Pour le calcul des cinq années de résidence visées au paragraphe (1) qui précède, qui sont exigées pour l’obtention d’un titre de séjour autonome, il est possible aux membres de famille d’un titulaire d’une carte bleue européenne de cumuler les séjours effectués dans différents États membres. Les règles prévues à l’article 80, paragraphe (3) pour le cumul des séjours effectués dans différents Etats membres par le titulaire d’une carte bleue européenne s’appliquent.

(3)

Les dispositions prévues au paragraphe (2) qui précède, de même que celles prévues aux articles 73, paragraphe (6) et 74, paragraphe (1) s’appliquent après que le titulaire d’une carte bleue européenne est devenu un résident de longue durée – CE.»

24° Le paragraphe (3) de l’article 80 est complété par un deuxième alinéa, libellé comme suit:

«Le titulaire d’une carte bleue européenne visé à l’article 45-4 est autorisé à cumuler les séjours effectués dans différents États membres afin de satisfaire à l’exigence relative à la durée de séjour, si les conditions suivantes sont remplies:

a) cinq années de résidence légale et ininterrompue sur le territoire de l’Union en tant que titulaire d’une carte bleue européenne, et
b) deux années de résidence légale et ininterrompue, précédant immédiatement la présentation de la demande de titre de séjour de résident de longue durée – CE, sur le territoire en tant que titulaire d’une carte bleue européenne.»
25° Le paragraphe (4) de l’article 80 est complété par un deuxième alinéa, libellé comme suit:

«Aux fins du calcul de la période de résidence légale et ininterrompue dans l’Union visée au point a) du deuxième alinéa du paragraphe (3) qui précède, les absences du territoire de l’Union n’interrompent pas ladite période si elles ne s’étendent pas sur plus de douze mois consécutifs et ne dépassent pas au total dix-huit mois sur l’ensemble de la période de cinq ans. Ce calcul est appliqué à tous les détenteurs d’une carte bleue européenne.»
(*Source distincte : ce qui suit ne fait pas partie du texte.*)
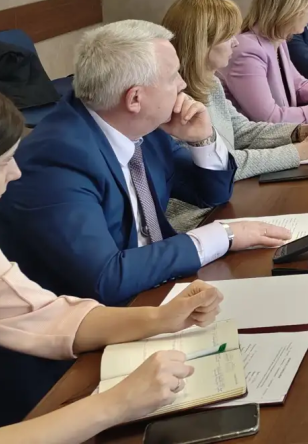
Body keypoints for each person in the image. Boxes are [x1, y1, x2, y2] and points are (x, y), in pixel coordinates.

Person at [0, 24, 288, 419]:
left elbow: (210, 193)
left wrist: (202, 140)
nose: (183, 84)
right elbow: (106, 277)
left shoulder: (140, 128)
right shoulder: (55, 156)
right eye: (173, 76)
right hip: (71, 354)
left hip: (149, 301)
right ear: (135, 97)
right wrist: (221, 235)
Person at [0, 99, 229, 431]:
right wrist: (116, 404)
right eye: (5, 162)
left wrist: (161, 318)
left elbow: (45, 315)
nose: (15, 172)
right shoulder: (59, 151)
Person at [162, 0, 308, 230]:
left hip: (227, 201)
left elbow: (241, 130)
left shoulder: (210, 83)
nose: (235, 43)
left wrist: (298, 132)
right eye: (228, 37)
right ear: (203, 44)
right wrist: (299, 151)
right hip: (198, 220)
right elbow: (225, 164)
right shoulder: (171, 104)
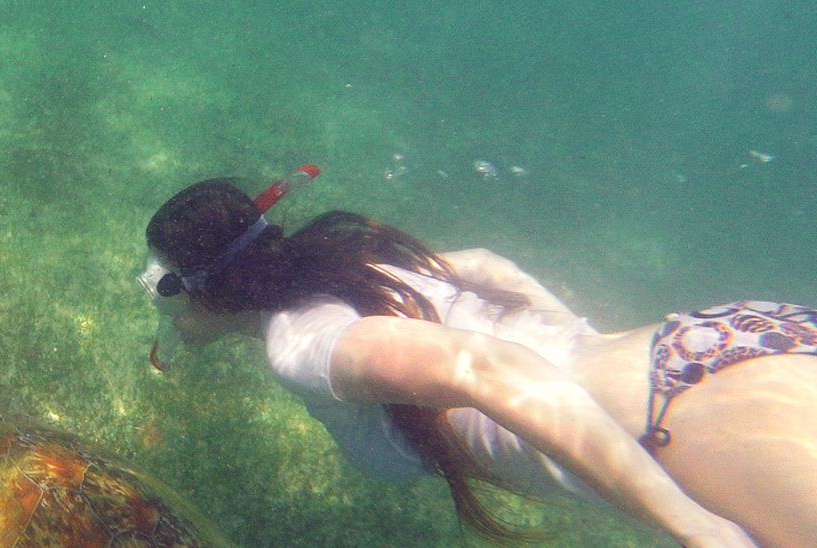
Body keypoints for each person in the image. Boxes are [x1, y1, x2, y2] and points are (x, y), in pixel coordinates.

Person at [137, 167, 817, 548]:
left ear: (205, 290)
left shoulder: (300, 344)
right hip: (712, 341)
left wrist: (696, 529)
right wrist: (578, 344)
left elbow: (486, 369)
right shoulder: (344, 262)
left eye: (166, 286)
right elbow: (493, 266)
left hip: (686, 421)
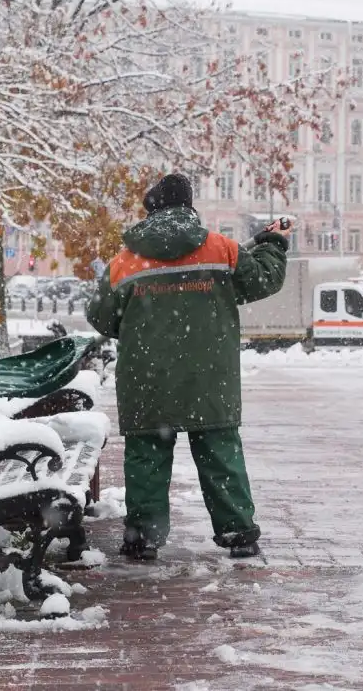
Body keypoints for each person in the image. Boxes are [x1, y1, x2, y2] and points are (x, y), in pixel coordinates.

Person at [86, 174, 289, 561]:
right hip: (208, 379)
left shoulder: (125, 261)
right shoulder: (220, 249)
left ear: (153, 210)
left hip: (147, 380)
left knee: (147, 458)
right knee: (219, 455)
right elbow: (263, 280)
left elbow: (101, 316)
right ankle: (238, 534)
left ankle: (143, 537)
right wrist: (273, 243)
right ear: (189, 206)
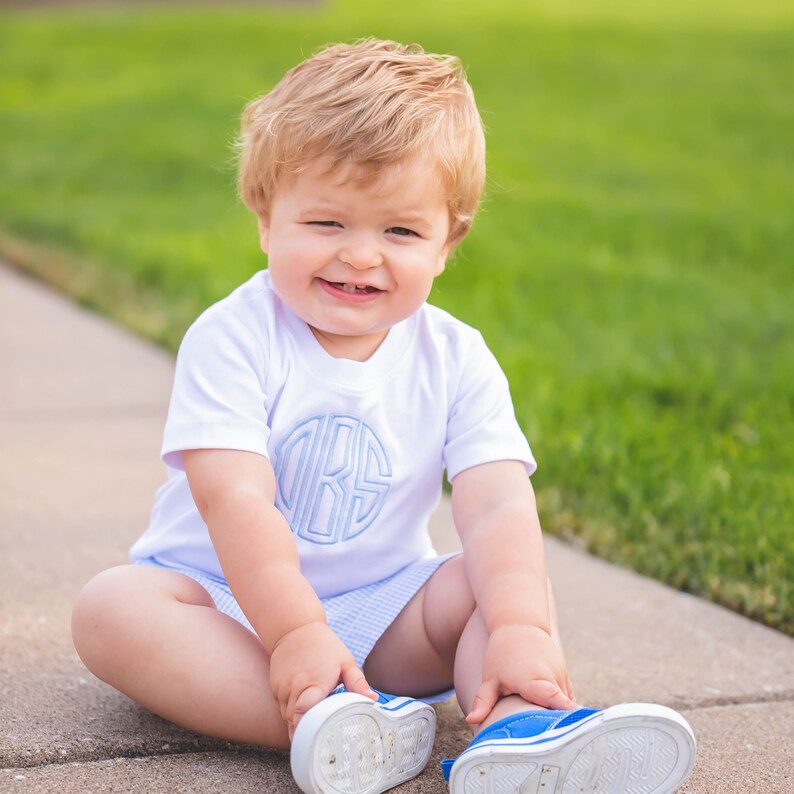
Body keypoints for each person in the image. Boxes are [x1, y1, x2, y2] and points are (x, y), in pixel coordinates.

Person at [71, 38, 696, 794]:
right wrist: (297, 634)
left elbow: (496, 498)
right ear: (265, 217)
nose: (362, 257)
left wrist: (523, 629)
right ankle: (326, 721)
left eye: (399, 232)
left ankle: (520, 726)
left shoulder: (455, 357)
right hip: (228, 608)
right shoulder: (234, 337)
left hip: (384, 607)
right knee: (113, 610)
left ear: (446, 242)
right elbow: (234, 497)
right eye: (328, 224)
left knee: (487, 584)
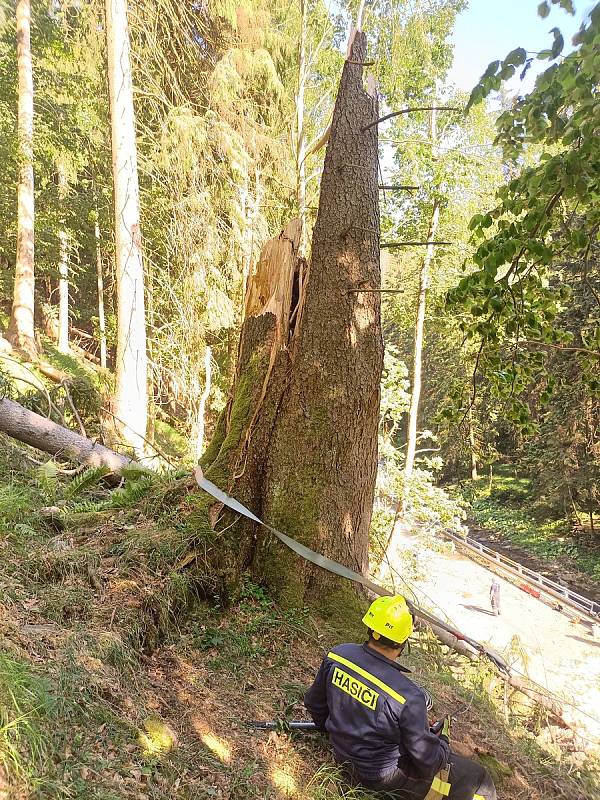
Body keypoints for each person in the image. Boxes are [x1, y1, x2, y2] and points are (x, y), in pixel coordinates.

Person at [305, 595, 496, 800]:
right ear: (404, 640)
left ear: (371, 627)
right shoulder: (409, 697)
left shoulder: (337, 655)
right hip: (381, 778)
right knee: (479, 779)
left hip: (341, 755)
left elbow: (314, 704)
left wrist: (338, 736)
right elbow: (428, 762)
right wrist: (442, 742)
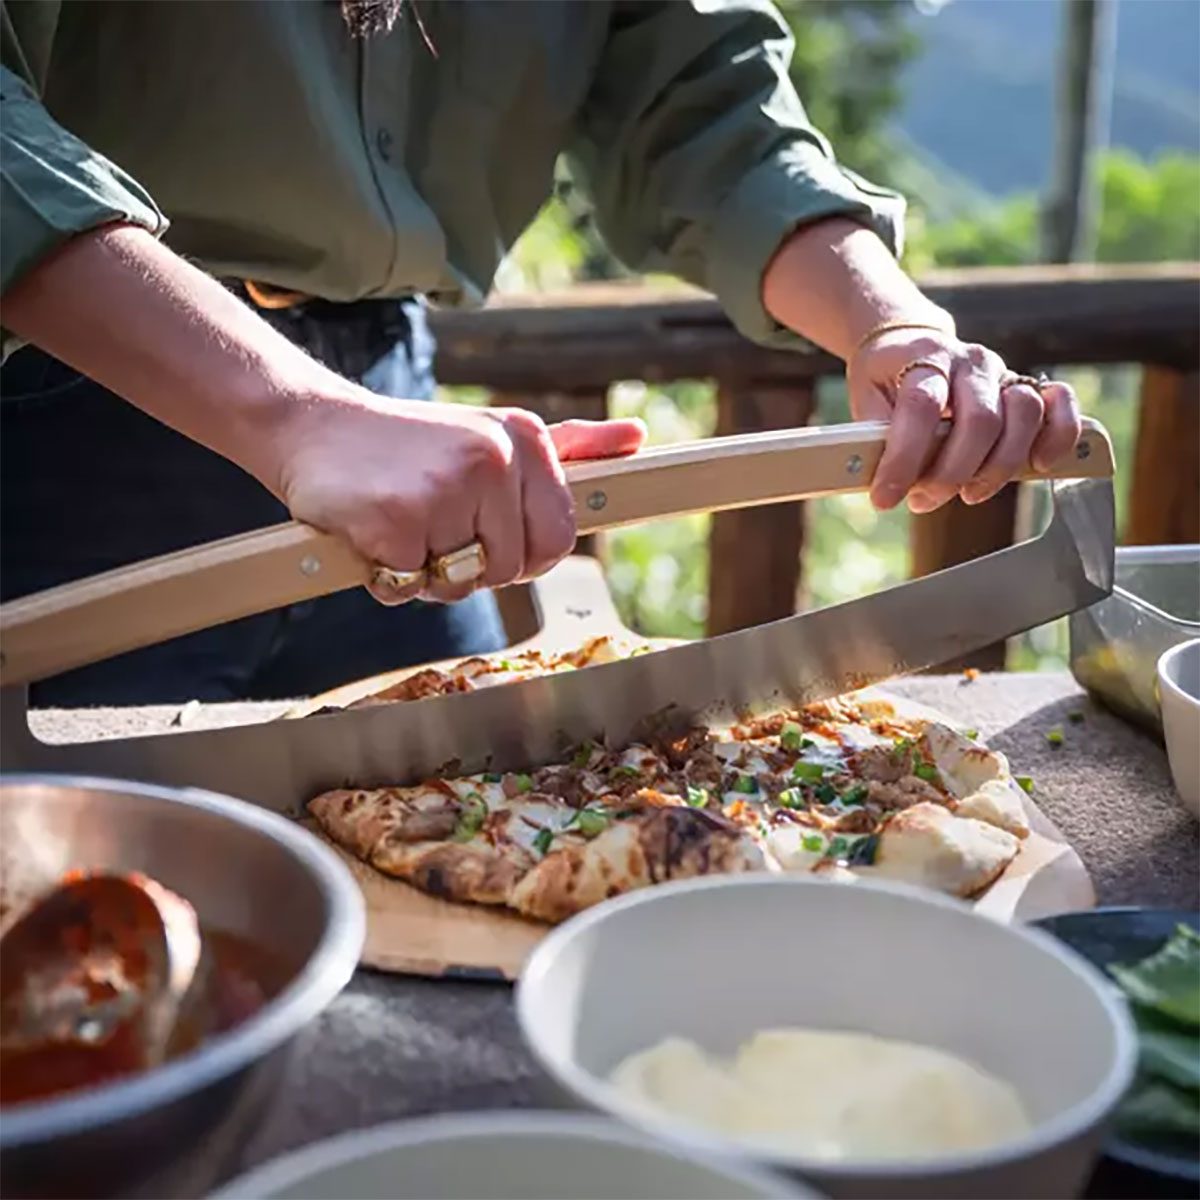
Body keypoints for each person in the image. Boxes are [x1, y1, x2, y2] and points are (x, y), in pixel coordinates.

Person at [0, 0, 1080, 707]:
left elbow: (699, 100)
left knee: (478, 834)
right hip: (63, 421)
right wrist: (294, 416)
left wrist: (893, 324)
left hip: (395, 425)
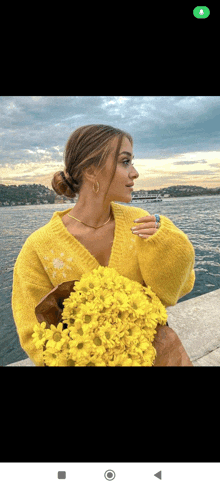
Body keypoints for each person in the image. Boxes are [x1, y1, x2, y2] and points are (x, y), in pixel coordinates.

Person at [11, 124, 196, 366]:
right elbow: (32, 333)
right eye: (125, 162)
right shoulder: (38, 248)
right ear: (91, 170)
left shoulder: (139, 222)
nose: (135, 172)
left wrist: (169, 242)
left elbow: (171, 292)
26° A l’article 82, paragraphe (2) est inséré un deuxième alinéa, libellé comme suit:

«Les titulaires de la carte bleue européenne qui remplissent les conditions de l’article 80, paragraphes (3) et (4) se voient délivrer le titre de séjour visé à l’alinéa qui précède avec l’observation «ancien titulaire d’une carte bleue européenne».»

27° Le point b) du paragraphe (1) de l’article 83 est modifié comme suit:
«b)

l’absence du territoire de l’Union pendant une période de douze mois consécutifs, et de vingt-quatre mois consécutifs pour l’ancien titulaire d’une carte bleue européenne et les membres de sa famille ayant obtenu le statut de résident de longue durée – CE, sauf pour les absences visées à l’article 80, paragraphe (5).»

Mandons et ordonnons que la présente loi soit insérée au Mémorial pour être exécutée et observée par tous ceux que la chose concerne.

Le Ministre du Travail,
de l’Emploi et de l’Immigration,

Nicolas Schmit

Palais de Luxembourg, le 8 décembre 2011.

Henri

Doc. parl. 6306; sess. ord. 2010-2011 et 2011-2012, Dir. 2004/38/CE, 2009/50/CE.